Trusting you’ll be okay: Alessia Cara on Love & Hyperbole
Written by Emma Kresge
February 16, 2025
From her triple-platinum 2015 debut single “Here” to winning Best New Artist at the 2018 Grammy Awards to releasing music for several hit films, Alessia Cara has been a staple of pop music for 10 years. In her fourth studio album, Love & Hyperbole, Cara shows listeners the growth she’s made in the last decade–as both a musician and a person.
“I’ve grown a lot …. You can hopefully hear that evolution sonically and lyrically,” said Cara of her career. “But also just on a human level, I’ve definitely grown a ton, and I’ve learned a lot in my now 10 years of doing this.”
In a press conference with about 80 journalists sponsored by Universal Music Group’s culture marketing and creative strategy team °1824, Cara spoke in depth about Love & Hyperbole. She emphasized how the production process of this album was unlike anything she had previously done.
“I had the chance to record 90 percent of this album live … that just felt really cool and different,” said Cara. “Getting to do that this time around and make the music I’ve always wanted to make in the way I’ve always wanted to make it just felt super exciting …. There’s nothing quite like it–just a bunch of people jamming. I feel like that’s how music is supposed to be.”
The themes explored in Love & Hyperbole may also seem new to veteran fans. Cara dives into more mature subjects like impermanence and death, which are topics she feels she can give justice to now that she’s older.
“I talk about that in a really open way–things that I’m scared of–and the fact that life passes so quickly,” said Cara. “It really takes just getting older to be more conscious of that. I’m the youngest I’ll ever be, but also the oldest I’ve ever been, so I do feel that really heavily.”
While certain aspects of the album seem darker than her earlier music, Cara takes a more positive approach to themes she’s already heavily explored in her career, such as love. She has said she wants Love & Hyperbole to feel “softer and more romantic” than her previous work, and that meant channeling more positive emotions during her creative process.
“It’s the first time that I’ve just written about love in a happy, free way without inhibitions or fear of anything. It’s just like a love letter,” said Cara of her song “Fire.”
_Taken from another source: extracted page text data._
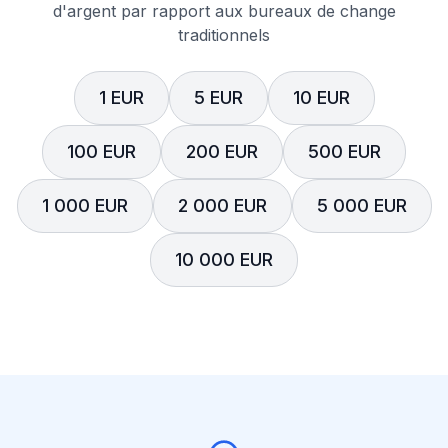
d'argent par rapport aux bureaux de change
traditionnels
1 EUR
5 EUR
10 EUR
100 EUR
200 EUR
500 EUR
1 000 EUR
2 000 EUR
5 000 EUR
10 000 EUR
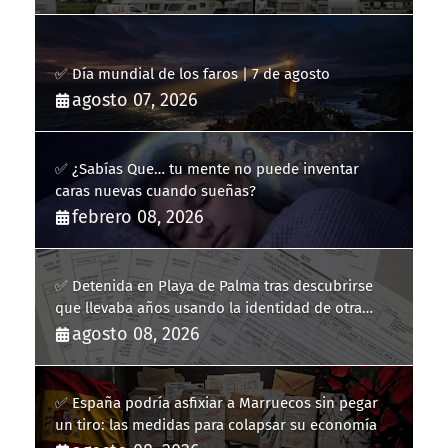
✅ Día mundial de los faros | 7 de agosto
agosto 07, 2026
✅ ¿Sabías Que… tu mente no puede inventar
caras nuevas cuando sueñas?
febrero 08, 2026
✅ Detenida en Playa de Palma tras descubrirse
que llevaba años usando la identidad de otra
persona
agosto 08, 2026
✅ España podría asfixiar a Marruecos sin pegar
un tiro: las medidas para colapsar su economía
“To find inspiration in happiness can be challenging, especially when you’ve done things a certain way for so long. I’ve always gathered inspiration from pain and things that didn’t feel so good,” said Cara. “I felt like I needed a break from talking about too many sad things. … I’m glad I challenged myself and pushed myself to write from a different place because I feel like the outcome is really good. It just feels fresh and happy.”
Cara had to trust herself in order to take the risks she knew were necessary to make Love & Hyperbole the best it could be. The album cover features two versions of Cara holding each other's hands and falling backwards in opposite directions, a visual she says symbolizes the self-trust she has learned to embrace.
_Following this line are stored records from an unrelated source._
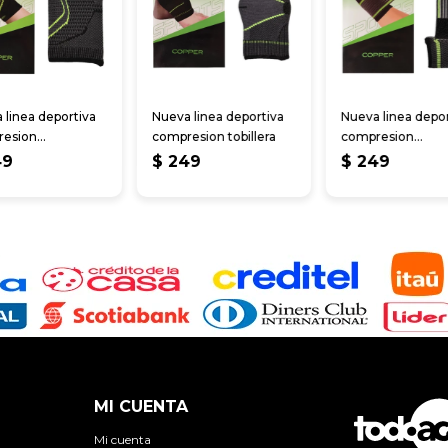
 linea deportiva
Nueva linea deportiva
Nueva linea depor
resion
compresion tobillera
compresion
quera
muñequera
49
$
249
$
249
MI CUENTA
Mi cuenta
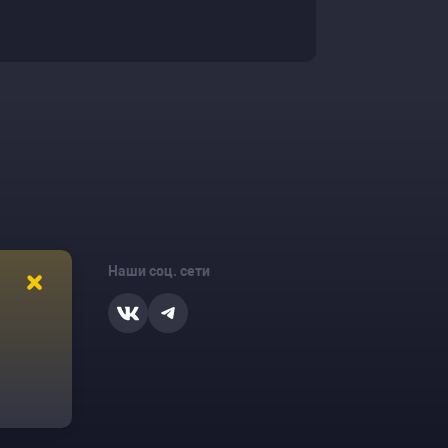
Наши соц. сети
ости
“I think that so much of love, and life in general, is not so much trusting that the thing is gonna work out, but rather, trusting that you’ll be okay if it doesn’t,” said Cara.
There is a clear sense of duality in Love & Hyperbole. From the exploration of darker themes and new positive perspectives to the visual of two Cara’s on the cover, down to the name of the album itself, Cara wants listeners to lean into that duality and accept that it is essential to our lives.
“You cannot have love and joy without really knowing loss and pain,” said Cara. “I hope that people just take the fact that if you are going through a period of time that’s really difficult and really hard, I hope you see that you can reshape that instead of pushing it away. … You will get on the other side of it, and you will learn to build around it.”